There is an army of procedures prepared to help mitigate any risks of travel and training abroad, but there is still a risk and we each need to consider our personal circumstance to decide if it is worth it.
It’s not just rowing. This cost versus benefit analysis has become part of everyone’s daily lives. I take a risk to see a friend because it’s good for my mental health, but mitigate against this by putting the layers on to meet outside and air hugging.
I can no longer just pop to the shop mid-afternoon when a TV advert suddenly has me craving Ben and Jerry’s, but instead raid the cupboards to find a forgotten bag of Maltesers that will make do until the next weekly shop.
It is often subconscious, but even walking down the street I am analysing whether to cross over the road to avoid the mask-less person strolling towards us.
“One of the greatest bits of advice I was given by Fran Houghton was to make decisions that allow me to ‘be the best version of you’”
To some extent as athletes we have always lived like this. Rowing isn’t just a nine to five job, but a lifestyle where performance is affected by how much energy we use outside of training. If we are invited to a friend’s birthday drinks, we consider how late to bed it would make us and what else is on the programme and in our diaries that week.
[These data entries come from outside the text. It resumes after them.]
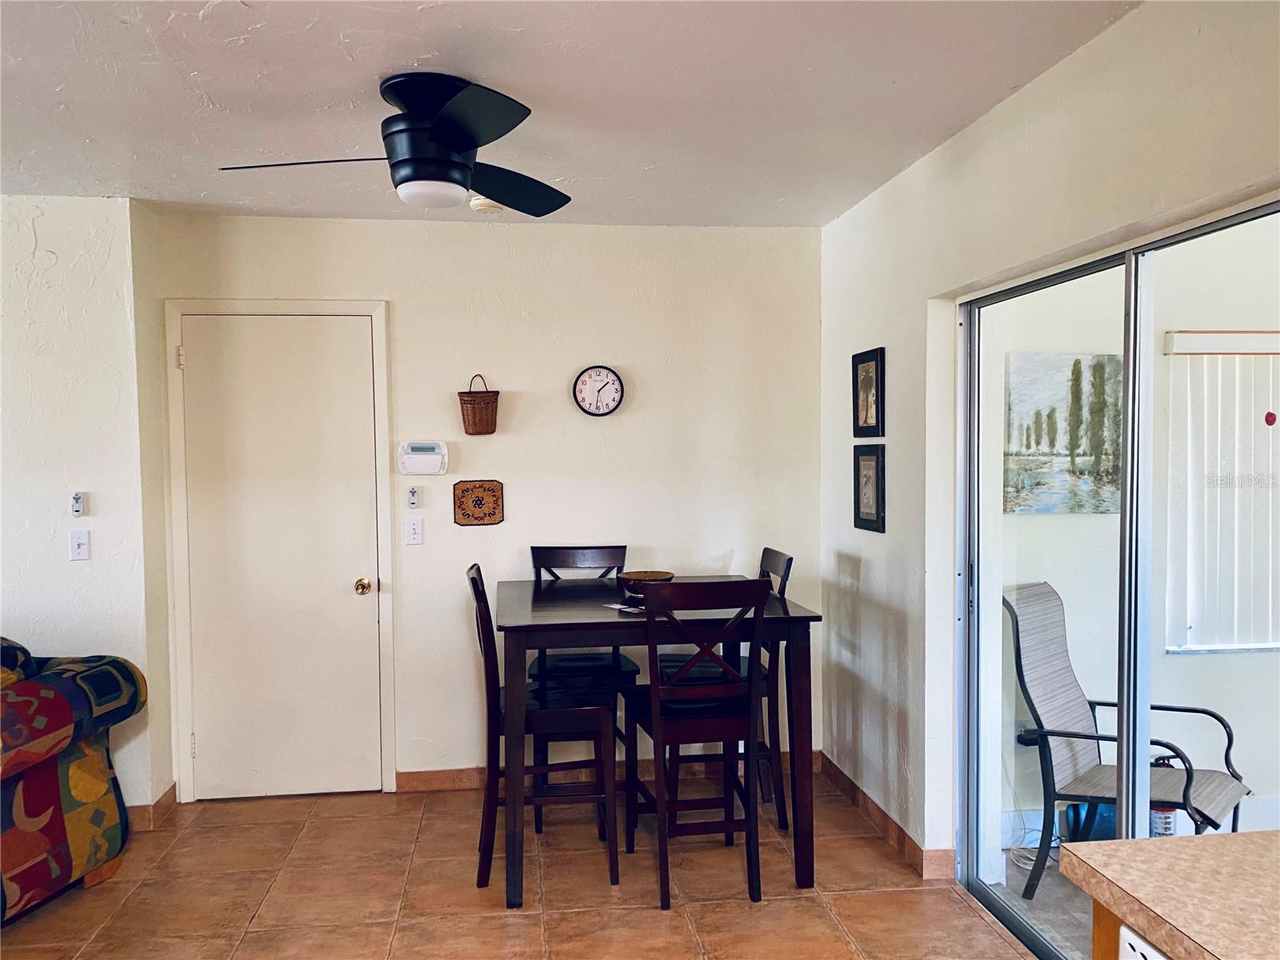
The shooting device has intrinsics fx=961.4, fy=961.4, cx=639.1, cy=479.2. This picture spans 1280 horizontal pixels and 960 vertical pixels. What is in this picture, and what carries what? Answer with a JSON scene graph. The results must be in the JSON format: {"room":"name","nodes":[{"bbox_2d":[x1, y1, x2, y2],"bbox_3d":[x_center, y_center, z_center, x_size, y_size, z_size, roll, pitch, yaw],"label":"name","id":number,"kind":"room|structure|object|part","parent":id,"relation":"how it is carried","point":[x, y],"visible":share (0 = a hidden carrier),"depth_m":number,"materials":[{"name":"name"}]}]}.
{"room":"dining room","nodes":[
{"label":"dining room","id":0,"kind":"room"},
{"bbox_2d":[0,194,168,826],"bbox_3d":[-3.474,0.168,3.770,3.212,2.464,0.433,-1,2,-7],"label":"left wall","id":1,"kind":"structure","parent":0,"point":[54,248],"depth_m":3.75,"materials":[{"name":"white paint"}]},
{"bbox_2d":[69,490,85,516],"bbox_3d":[-2.203,0.097,3.766,0.041,0.095,0.026,-1,2,-7],"label":"remote control","id":2,"kind":"object","parent":1,"relation":"attached to","point":[78,509],"visible":0.99,"depth_m":3.76,"materials":[{"name":"white plastic"}]},
{"bbox_2d":[68,528,90,559],"bbox_3d":[-2.191,0.255,3.758,0.070,0.117,0.019,-1,2,-7],"label":"light switch","id":3,"kind":"object","parent":1,"relation":"attached to","point":[81,547],"visible":0.99,"depth_m":3.76,"materials":[{"name":"white plastic"}]},
{"bbox_2d":[125,783,179,830],"bbox_3d":[-2.245,1.340,3.814,0.592,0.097,0.475,-1,2,-7],"label":"baseboard","id":4,"kind":"structure","parent":1,"relation":"attached to","point":[166,797],"depth_m":3.84,"materials":[{"name":"brown tile"}]},
{"bbox_2d":[148,210,827,800],"bbox_3d":[-0.598,0.115,4.304,2.954,2.486,0.140,-1,2,-7],"label":"back wall","id":5,"kind":"structure","parent":0,"point":[398,232],"depth_m":4.25,"materials":[{"name":"white paint"}]},
{"bbox_2d":[178,315,374,798],"bbox_3d":[-1.538,0.358,4.096,0.768,2.040,0.102,-1,2,-7],"label":"door","id":6,"kind":"structure","parent":5,"relation":"in","point":[311,410],"depth_m":4.12,"materials":[{"name":"white paint"}]},
{"bbox_3d":[-1.208,0.475,4.216,0.065,0.067,0.076,-1,2,-7],"label":"doorknob","id":7,"kind":"part","parent":6,"relation":"part of","materials":[{"name":"gold metal"}]},
{"bbox_2d":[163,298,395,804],"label":"door frame","id":8,"kind":"structure","parent":5,"relation":"attached to","point":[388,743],"depth_m":4.10,"materials":[{"name":"white paint"}]},
{"bbox_2d":[405,485,420,509],"bbox_3d":[-0.994,0.081,4.212,0.052,0.102,0.037,-1,2,-7],"label":"remote control","id":9,"kind":"object","parent":5,"relation":"attached to","point":[414,498],"visible":0.98,"depth_m":4.20,"materials":[{"name":"plastic"}]},
{"bbox_2d":[404,516,423,544],"bbox_3d":[-0.985,0.227,4.203,0.072,0.117,0.016,-1,2,-7],"label":"light switch","id":10,"kind":"object","parent":5,"relation":"attached to","point":[417,528],"visible":0.97,"depth_m":4.20,"materials":[{"name":"white plastic"}]},
{"bbox_2d":[397,440,448,475],"bbox_3d":[-0.935,-0.092,4.154,0.213,0.148,0.045,-1,2,-7],"label":"alarm keypad","id":11,"kind":"object","parent":5,"relation":"attached to","point":[420,455],"visible":0.98,"depth_m":4.14,"materials":[{"name":"white plastic"}]},
{"bbox_2d":[452,479,504,525],"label":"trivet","id":12,"kind":"object","parent":5,"relation":"attached to","point":[462,509],"visible":0.99,"depth_m":4.18,"materials":[{"name":"brown"}]},
{"bbox_2d":[458,373,499,434],"bbox_3d":[-0.688,-0.320,4.130,0.170,0.258,0.126,-1,2,-7],"label":"wicker basket","id":13,"kind":"object","parent":5,"relation":"attached to","point":[486,407],"visible":0.99,"depth_m":4.09,"materials":[{"name":"brown wicker"}]},
{"bbox_2d":[572,364,623,416],"bbox_3d":[-0.183,-0.394,4.279,0.225,0.232,0.037,-1,2,-7],"label":"wall clock","id":14,"kind":"object","parent":5,"relation":"attached to","point":[590,404],"visible":0.99,"depth_m":4.27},
{"bbox_2d":[393,748,826,792],"bbox_3d":[-0.115,1.307,4.312,1.948,0.090,0.014,-1,2,-7],"label":"baseboard","id":15,"kind":"structure","parent":5,"relation":"attached to","point":[430,781],"depth_m":4.25,"materials":[{"name":"brown tile"}]},
{"bbox_2d":[0,768,1039,959],"bbox_3d":[-1.114,1.526,1.131,5.567,0.101,6.618,-1,2,-7],"label":"floor","id":16,"kind":"structure","parent":0,"point":[491,921],"depth_m":3.24,"materials":[{"name":"tile"}]},
{"bbox_2d":[0,636,143,922],"bbox_3d":[-2.607,0.962,2.863,1.580,0.922,1.414,0,2,8],"label":"sofa","id":17,"kind":"object","parent":16,"relation":"on","point":[51,786],"visible":1,"depth_m":3.14,"materials":[{"name":"fabric"}]},
{"bbox_2d":[469,563,619,901],"bbox_3d":[-0.343,0.858,3.422,0.497,1.072,0.422,-1,2,-7],"label":"dining chair","id":18,"kind":"object","parent":16,"relation":"on","point":[481,617],"visible":0.87,"depth_m":3.26,"materials":[{"name":"wood"}]},
{"bbox_2d":[525,544,639,822],"bbox_3d":[-0.236,0.837,3.994,0.434,1.073,0.503,-1,2,-7],"label":"chair","id":19,"kind":"object","parent":16,"relation":"on","point":[624,665],"visible":0.49,"depth_m":4.01,"materials":[{"name":"black wood"}]},
{"bbox_2d":[489,576,820,909],"bbox_3d":[0.001,0.921,3.650,1.098,0.932,1.047,-1,2,-7],"label":"dining table","id":20,"kind":"object","parent":16,"relation":"on","point":[806,617],"visible":0.81,"depth_m":3.25,"materials":[{"name":"wood"}]},
{"bbox_2d":[602,601,644,613],"bbox_3d":[-0.045,0.461,3.449,0.106,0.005,0.184,-2,3,-41],"label":"paper","id":21,"kind":"object","parent":20,"relation":"on","point":[618,606],"visible":0.88,"depth_m":3.44,"materials":[{"name":"white paper"}]},
{"bbox_2d":[618,569,675,598],"bbox_3d":[0.029,0.407,3.717,0.230,0.082,0.232,-1,2,-7],"label":"bowl","id":22,"kind":"object","parent":20,"relation":"on","point":[655,577],"visible":0.67,"depth_m":3.67,"materials":[{"name":"brown wood"}]},
{"bbox_2d":[621,576,767,907],"bbox_3d":[0.180,0.855,3.335,0.427,1.069,0.509,-1,2,-7],"label":"dining chair","id":23,"kind":"object","parent":16,"relation":"on","point":[655,735],"visible":0.98,"depth_m":3.17,"materials":[{"name":"wood"}]},
{"bbox_2d":[659,547,792,830],"bbox_3d":[0.333,0.831,3.898,0.487,1.074,0.435,-1,2,-7],"label":"dining chair","id":24,"kind":"object","parent":16,"relation":"on","point":[767,550],"visible":0.39,"depth_m":3.73,"materials":[{"name":"wood"}]},
{"bbox_2d":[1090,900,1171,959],"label":"kitchen cabinet","id":25,"kind":"object","parent":16,"relation":"on","point":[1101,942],"visible":0.17,"depth_m":1.34,"materials":[{"name":"brown wood"}]},
{"bbox_2d":[1117,924,1169,959],"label":"power outlet","id":26,"kind":"object","parent":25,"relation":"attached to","point":[1133,937],"visible":0.62,"depth_m":1.22,"materials":[{"name":"white plastic"}]},
{"bbox_2d":[1063,828,1279,959],"bbox_3d":[1.097,0.596,0.635,0.814,0.041,1.943,-1,2,-7],"label":"countertop","id":27,"kind":"structure","parent":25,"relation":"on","point":[1236,838],"depth_m":1.30,"materials":[{"name":"laminate"}]},
{"bbox_2d":[0,0,1135,228],"bbox_3d":[-1.015,-1.067,1.387,4.857,0.107,5.947,-1,2,-7],"label":"ceiling","id":28,"kind":"structure","parent":0,"point":[197,66],"depth_m":2.66,"materials":[{"name":"white paint"}]},
{"bbox_2d":[218,72,574,217],"bbox_3d":[-0.564,-0.908,2.646,0.943,0.337,0.953,-1,2,-7],"label":"ceiling fan","id":29,"kind":"object","parent":28,"relation":"attached to","point":[443,141],"visible":0.99,"depth_m":2.55,"materials":[{"name":"black metal"}]},
{"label":"blade","id":30,"kind":"part","parent":29,"relation":"part of","materials":[{"name":"black"}]},
{"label":"fan blade","id":31,"kind":"part","parent":29,"relation":"part of","materials":[{"name":"black"}]},
{"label":"fan blade","id":32,"kind":"part","parent":29,"relation":"part of","materials":[{"name":"black wood"}]},
{"bbox_2d":[468,196,503,213],"bbox_3d":[-0.605,-1.082,3.798,0.137,0.045,0.135,-1,2,-7],"label":"smoke detector","id":33,"kind":"object","parent":28,"relation":"attached to","point":[475,202],"visible":0.77,"depth_m":3.76,"materials":[{"name":"white plastic"}]},
{"bbox_2d":[816,0,1279,876],"bbox_3d":[1.280,0.203,1.662,0.150,2.491,5.713,-1,2,-7],"label":"right wall","id":34,"kind":"structure","parent":0,"point":[1032,92],"depth_m":3.21,"materials":[{"name":"white paint"}]},
{"bbox_2d":[852,345,884,436],"bbox_3d":[0.912,-0.340,3.849,0.025,0.353,0.281,-1,2,-7],"label":"framed picture","id":35,"kind":"object","parent":34,"relation":"attached to","point":[867,362],"visible":0.99,"depth_m":3.83,"materials":[{"name":"black wood"}]},
{"bbox_2d":[852,442,885,531],"bbox_3d":[0.915,0.034,3.844,0.025,0.338,0.262,-1,2,-7],"label":"framed picture","id":36,"kind":"object","parent":34,"relation":"attached to","point":[870,463],"visible":0.99,"depth_m":3.83,"materials":[{"name":"black wood"}]},
{"bbox_2d":[817,752,955,880],"bbox_3d":[0.949,1.316,3.781,0.015,0.093,1.711,-1,2,-7],"label":"baseboard","id":37,"kind":"structure","parent":34,"relation":"attached to","point":[883,816],"depth_m":3.68,"materials":[{"name":"brown tile"}]},
{"bbox_2d":[952,196,1279,959],"bbox_3d":[1.288,0.419,2.445,0.120,1.996,1.727,-1,2,-7],"label":"sliding glass door","id":38,"kind":"structure","parent":34,"relation":"in","point":[1130,461],"depth_m":2.64,"materials":[{"name":"clear glass"}]},
{"bbox_2d":[1263,410,1277,426],"bbox_3d":[2.254,-0.218,3.433,0.037,0.066,0.022,-1,2,-7],"label":"ornament","id":39,"kind":"object","parent":38,"relation":"attached to","point":[1270,415],"visible":0.99,"depth_m":3.43,"materials":[{"name":"red"}]},
{"bbox_2d":[994,223,1279,858],"bbox_3d":[2.813,0.132,3.801,3.583,2.480,0.140,-1,2,-7],"label":"patio wall","id":40,"kind":"structure","parent":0,"point":[1180,321],"depth_m":3.65,"materials":[{"name":"white paint"}]},
{"bbox_2d":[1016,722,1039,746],"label":"power adapter","id":41,"kind":"object","parent":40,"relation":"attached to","point":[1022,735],"visible":0.53,"depth_m":3.62,"materials":[{"name":"black plastic"}]},
{"bbox_2d":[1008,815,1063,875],"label":"cable","id":42,"kind":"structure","parent":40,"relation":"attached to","point":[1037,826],"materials":[{"name":"white plastic"}]},
{"bbox_2d":[1003,352,1121,514],"bbox_3d":[1.667,-0.175,3.694,0.610,0.600,0.037,-1,2,-7],"label":"tree painting","id":43,"kind":"object","parent":40,"relation":"attached to","point":[1056,431],"visible":0.74,"depth_m":3.67},
{"bbox_2d":[1163,330,1279,652],"bbox_3d":[2.636,0.050,3.696,1.287,1.179,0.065,-1,2,-7],"label":"vertical blind","id":44,"kind":"object","parent":40,"relation":"attached to","point":[1270,356],"visible":0.88,"depth_m":3.66,"materials":[{"name":"white plastic"}]},
{"label":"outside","id":45,"kind":"structure","parent":0,"visible":0},
{"bbox_2d":[999,845,1095,955],"bbox_3d":[3.054,1.499,1.981,3.489,0.107,3.825,-1,2,-7],"label":"patio floor","id":46,"kind":"structure","parent":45,"point":[1034,902],"depth_m":3.24,"materials":[{"name":"grey"}]},
{"bbox_2d":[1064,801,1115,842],"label":"blue container","id":47,"kind":"object","parent":46,"relation":"on","point":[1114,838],"visible":0.31,"depth_m":3.55,"materials":[{"name":"blue plastic"}]},
{"bbox_2d":[1004,580,1247,891],"bbox_3d":[1.701,0.905,3.360,0.727,1.015,0.586,1,3,41],"label":"patio chair","id":48,"kind":"object","parent":46,"relation":"on","point":[1048,601],"visible":0.78,"depth_m":3.40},
{"bbox_2d":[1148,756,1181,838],"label":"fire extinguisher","id":49,"kind":"object","parent":46,"relation":"on","point":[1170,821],"visible":0.31,"depth_m":3.45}
]}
For some of us, a night of seeing friends and switching off from the rowing world might put us in a better head space and enhance our performance. For others, getting the extra sleep and arranging to see the friend for coffee another day would have the same effect. There isn’t a one size fits all rule. It’s a constant cost vs. benefit analysis.
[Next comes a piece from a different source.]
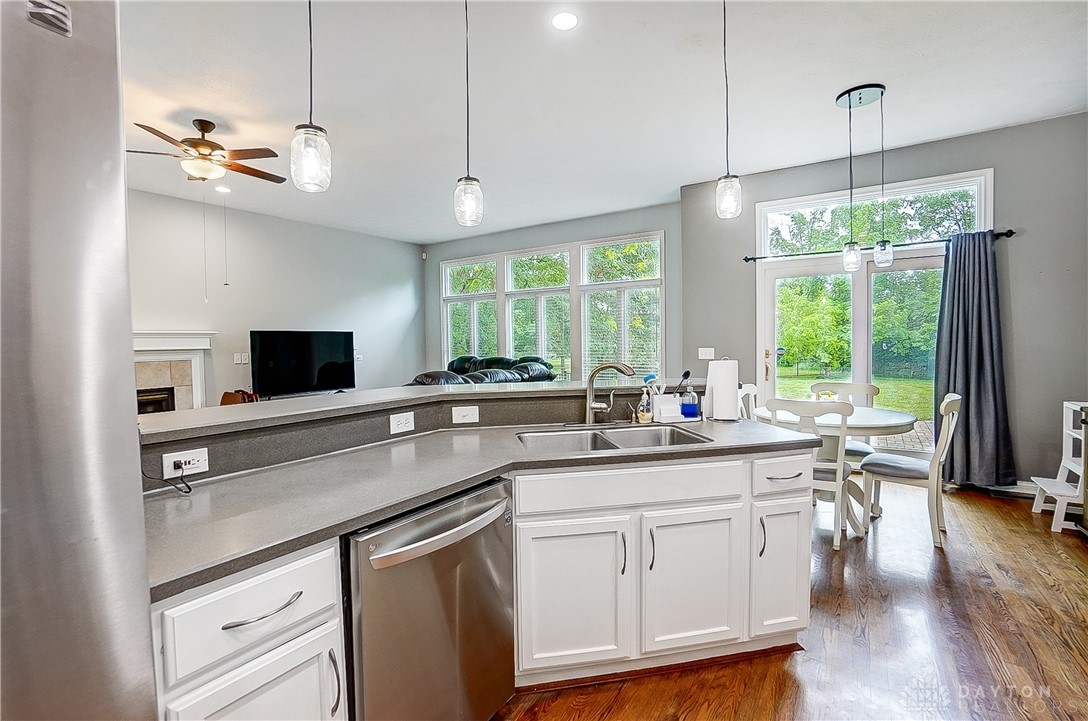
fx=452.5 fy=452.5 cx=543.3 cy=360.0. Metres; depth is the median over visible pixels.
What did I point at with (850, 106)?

There have been times in my rowing journey where I have had to make big decisions such as whether to move clubs, whether to give up my career for full-time rowing and even whether to get married.
One of the greatest bits of advice I was given by Fran Houghton was to make decisions that allow me to ‘be the best version of you’. I have found this so helpful when thinking about what to do. I need to know myself; what helps me relax, what gets me in a good mood and in the right headspace to perform. I can then make decisions based that allow me to be my best, so long as there isn’t a negative effect on my teammates.
So yes, it is a new thing for us as athletes to have to decide to opt-in or opt-out of camp. And more than ever we are all being faced with daily decisions that have an element of risk to them.
Like you, all I can do is put any precautions in place to minimise that risk, think about the effect of a decision on those around us, and ultimately decide what will help me be the best version of me.